A 1970 Race Murder in North Carolina is Recalled

Isthmus | September 7, 2004
‘Let the truth that I’ve told speak for me’

When he was 10, a black man was murdered in Tim Tyson’s hometown. He has refused to get over it

“The Entertainment Weekly review is my favorite,” Tim Tyson says, as he rifles through a cardboard box labeled “Blood,” which contains dozens of clippings about his book. The reviewer gets it, he says: “It’s short and so smart.”

“And look at this,” he continues with a chuckle, pushing the magazine’s June 18 issue into my hand. “It’s number three on ‘The Must List,’ right up there with the Harry Potter movie!”

The book is Blood Done Sign My Name, a memoir of a 1970 race murder and the subsequent violence that rocked the small tobacco town of Oxford, N.C., where Tyson and his family lived. Tyson was just 10 at the time, and a hearsay witness to the crime, when his playmate, Gerald Teel, told him what Teel’s father and brothers had done the night before. It’s the book’s haunting first line: “Daddy

and Roger and ’em shot ’em a nigger.”

Those words have reverberated through Tyson’s life, launching him on a journey, forming his future as a civil rights historian. Since 1994, Tyson has been a professor in the Afro-American Studies Department at the UW-Madison, and indeed, the book blends history with autobiography. I found it in the sociology section at Barnes & Noble.

“It’s a genre-breaker,” says Tyson, 45, a cherubic figure with dark, curly hair. “I don’t matter for this memoir. I happen to be there, the accident of being a kind of witness.”

Robert Teel and his 18-year-old son, Larry, were acquitted of the crime by an all-white jury, despite testimony by two black eyewitnesses. Roger Oakley, Teel’s 21-year-old stepson, actually confessed to shooting the gun but was never indicted.

Henry “Dickie” Marrow, a 23-year-old U.S. Army veteran whose wife was pregnant with their third daughter, had been beaten down and shot to death in the street by these three men, for allegedly making a remark to Larry Teel’s wife. In an Army photograph of young Marrow in fatigues, he looks small, like a child.

“He weighed 140 pounds when they killed him,” Tyson sputters with disgust. “Hell, my leg weighs 140.”

Tyson watched as this murder in Oxford brought the Black Power movement to town. There were marches, boycotts and riots. Two huge tobacco warehouses were burned to the ground, setting the night skies aglow for miles around, and causing millions of dollars in damage.

Just a kid, Tyson struggled to comprehend what was happening. Eventually, he “acquired the tools to investigate and understand.” Twelve years after the crime, with an ice pick in his pocket for protection, Tyson walked into Robert Teel’s barbershop to ask him why he and his sons had killed Henry Marrow.

But Blood Done Sign My Name isn’t just about the murder; it’s about Tyson’s upbringing amid racial turmoil. Central to the story is Tyson’s father, Vernon, a liberal Methodist minister, whose attempts to reach across the color divide in Oxford before and after the murder eventually got him run out of town.

Toward the end of 1970, the Tysons packed up and headed for a new home in Wilmington, N.C., “where statues of Confederate generals loomed on the street corners” along the banks of Cape Fear. There, Vernon Tyson learned about an 1898 race massacre, yet another chasm in American race history, one so deep that his son says, “its omission from North Carolina history may have been the biggest of the lies that marked my boyhood.”

# Problems
**a.** In the article on the 1970 Oxford murder, which department has Tim Tyson taught in at UW-Madison since 1994?
**b.** List the three men that the article on the 1970 Oxford murder identifies as having beaten and shot Henry Marrow.
**c.** Give a continuation of the article on the 1970 Oxford murder, starting after its final paragraph.
The rows below the article come from an unrelated source.

# Extracted data
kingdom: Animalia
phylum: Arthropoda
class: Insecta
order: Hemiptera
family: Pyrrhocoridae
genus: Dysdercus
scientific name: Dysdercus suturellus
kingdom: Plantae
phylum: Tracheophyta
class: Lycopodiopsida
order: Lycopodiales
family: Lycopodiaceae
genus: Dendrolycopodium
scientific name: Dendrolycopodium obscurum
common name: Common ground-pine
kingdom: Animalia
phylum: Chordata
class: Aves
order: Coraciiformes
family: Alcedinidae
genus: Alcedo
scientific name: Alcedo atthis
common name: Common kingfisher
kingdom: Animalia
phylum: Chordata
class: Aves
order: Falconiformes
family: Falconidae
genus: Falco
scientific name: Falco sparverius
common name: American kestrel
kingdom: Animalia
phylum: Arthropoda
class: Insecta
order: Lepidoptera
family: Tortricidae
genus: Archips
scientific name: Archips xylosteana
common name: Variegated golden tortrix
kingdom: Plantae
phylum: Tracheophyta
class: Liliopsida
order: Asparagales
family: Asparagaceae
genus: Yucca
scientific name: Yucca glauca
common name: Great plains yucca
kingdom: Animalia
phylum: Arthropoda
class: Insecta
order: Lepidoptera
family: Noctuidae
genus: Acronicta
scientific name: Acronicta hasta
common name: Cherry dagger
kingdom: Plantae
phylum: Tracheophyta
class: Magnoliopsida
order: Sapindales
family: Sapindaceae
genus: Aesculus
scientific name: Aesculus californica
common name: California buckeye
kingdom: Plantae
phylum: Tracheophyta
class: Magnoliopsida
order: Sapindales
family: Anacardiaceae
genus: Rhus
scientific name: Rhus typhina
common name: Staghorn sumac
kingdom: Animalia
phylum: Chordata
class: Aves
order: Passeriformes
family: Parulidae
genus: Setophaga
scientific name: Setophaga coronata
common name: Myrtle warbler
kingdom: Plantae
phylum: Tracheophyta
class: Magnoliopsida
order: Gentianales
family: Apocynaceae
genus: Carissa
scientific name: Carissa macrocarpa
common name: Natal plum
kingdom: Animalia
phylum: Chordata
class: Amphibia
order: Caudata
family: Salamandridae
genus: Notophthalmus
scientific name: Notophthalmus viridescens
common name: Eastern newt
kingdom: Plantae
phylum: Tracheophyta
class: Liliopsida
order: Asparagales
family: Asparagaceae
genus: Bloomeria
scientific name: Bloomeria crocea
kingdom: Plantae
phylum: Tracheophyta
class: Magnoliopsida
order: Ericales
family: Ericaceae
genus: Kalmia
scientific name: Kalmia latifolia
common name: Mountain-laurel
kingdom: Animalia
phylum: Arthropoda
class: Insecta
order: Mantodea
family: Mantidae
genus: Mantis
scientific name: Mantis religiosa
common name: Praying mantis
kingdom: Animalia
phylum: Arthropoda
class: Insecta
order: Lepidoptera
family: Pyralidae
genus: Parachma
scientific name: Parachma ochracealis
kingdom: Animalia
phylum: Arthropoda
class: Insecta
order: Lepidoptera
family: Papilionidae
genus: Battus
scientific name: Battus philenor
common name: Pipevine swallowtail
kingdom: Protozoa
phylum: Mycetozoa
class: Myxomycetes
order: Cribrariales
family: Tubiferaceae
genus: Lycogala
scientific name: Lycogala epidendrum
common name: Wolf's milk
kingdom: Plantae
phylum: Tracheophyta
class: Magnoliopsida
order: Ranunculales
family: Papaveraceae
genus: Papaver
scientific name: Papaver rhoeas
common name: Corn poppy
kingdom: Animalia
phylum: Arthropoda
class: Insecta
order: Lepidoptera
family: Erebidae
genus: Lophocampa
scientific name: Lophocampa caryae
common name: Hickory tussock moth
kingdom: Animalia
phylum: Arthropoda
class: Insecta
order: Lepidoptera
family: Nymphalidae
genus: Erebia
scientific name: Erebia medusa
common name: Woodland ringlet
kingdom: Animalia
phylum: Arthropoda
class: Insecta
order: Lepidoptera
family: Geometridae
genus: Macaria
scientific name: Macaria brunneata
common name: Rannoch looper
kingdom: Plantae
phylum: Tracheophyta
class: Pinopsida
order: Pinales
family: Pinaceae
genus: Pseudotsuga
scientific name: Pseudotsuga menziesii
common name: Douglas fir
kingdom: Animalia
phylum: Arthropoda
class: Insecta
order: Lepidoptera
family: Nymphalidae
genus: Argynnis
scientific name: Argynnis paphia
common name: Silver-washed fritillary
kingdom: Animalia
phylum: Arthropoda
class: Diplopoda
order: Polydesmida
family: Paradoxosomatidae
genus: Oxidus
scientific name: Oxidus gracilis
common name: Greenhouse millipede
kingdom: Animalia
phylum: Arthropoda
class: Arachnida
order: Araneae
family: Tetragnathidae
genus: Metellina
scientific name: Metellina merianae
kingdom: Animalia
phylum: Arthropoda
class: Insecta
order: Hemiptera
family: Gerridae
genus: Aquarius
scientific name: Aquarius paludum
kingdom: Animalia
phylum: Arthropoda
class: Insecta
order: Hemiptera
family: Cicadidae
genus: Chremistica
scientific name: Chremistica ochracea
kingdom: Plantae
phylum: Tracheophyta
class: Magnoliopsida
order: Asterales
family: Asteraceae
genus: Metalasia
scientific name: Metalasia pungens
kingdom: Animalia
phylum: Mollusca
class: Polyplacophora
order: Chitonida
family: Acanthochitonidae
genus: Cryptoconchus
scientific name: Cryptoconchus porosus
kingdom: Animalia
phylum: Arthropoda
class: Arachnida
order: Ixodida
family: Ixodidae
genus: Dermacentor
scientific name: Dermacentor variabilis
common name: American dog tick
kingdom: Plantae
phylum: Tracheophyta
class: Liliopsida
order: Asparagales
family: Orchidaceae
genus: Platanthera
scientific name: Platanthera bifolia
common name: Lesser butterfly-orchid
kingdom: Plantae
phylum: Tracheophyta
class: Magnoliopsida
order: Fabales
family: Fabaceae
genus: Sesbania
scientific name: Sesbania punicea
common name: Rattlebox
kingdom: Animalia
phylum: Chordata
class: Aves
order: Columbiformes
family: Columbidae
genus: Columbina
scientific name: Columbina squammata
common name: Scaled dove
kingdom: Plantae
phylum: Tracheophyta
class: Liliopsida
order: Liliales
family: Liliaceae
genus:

# Responses per task
**a.** The Afro-American Studies Department.

**b.** Robert Teel, his son Larry Teel, and his stepson Roger Oakley.

**c.**
Historical omission is the heart of the matter. Race massacres and murders still stain the fabric of America. Blood is a bright light on our dark past. Like the verse in the old gospel song, it declares, “Let the truth that I’ve told speak for me.”

The book’s title is from another old song in the African American tradition. (“Ain’t you glad, ain’t you glad, that the blood done sign my name?”) As Tyson told the Raleigh (N.C.) News & Observer, the title is meant to acknowledge America’s painful racial history, “that our freedom and dignity, if we still have any, has been paid for in blood, that we have a contract with our ancestors not to let their sacrifices be in vain.”

“We must look our brutal history in the eye,” writes Tyson, who thinks the United States could use a national Truth and Reconciliation Commission, like the one in South Africa. “Genuine healing requires a candid confrontation with our past.”

Blood was published in May, and Tyson has been riding a book-tour roller coaster ever since. He’s appeared at dozens of readings across the country, one of which, from Washington, D.C., was broadcast on C-Span’s Book TV. And recently, Tyson walked the streets of Oxford with Juan Williams for NPR’s “Morning Edition.”

The critical acclaim is well-deserved. Tyson is a masterful storyteller, who turns a phrase with a colorful Southern style. He intertwines unfolding events with what was happening in his own mind with deep, personal honesty, searching for the truth about racial hatred.

Out of this has come a complex indictment of America’s racial divisions, one that spares no one. I ask Tyson about one of Marrow’s killers, Roger, who was never tried.

“He is not home free,” Tyson explains. “But if they did try him it would be as much self-exoneration as justice.” In other words, it might make some white people feel better, but it should not let anyone off the hook.

“It was the whole social system that was to blame,” says Tyson. “The poisonous ideas are rooted there. Just to try one person would give people the illusion that the system works. I’m much more interested in the public discussion. It wouldn’t bother me a bit if he was tried and went to jail, but I want to make it clear that I don’t think that’s sufficient.”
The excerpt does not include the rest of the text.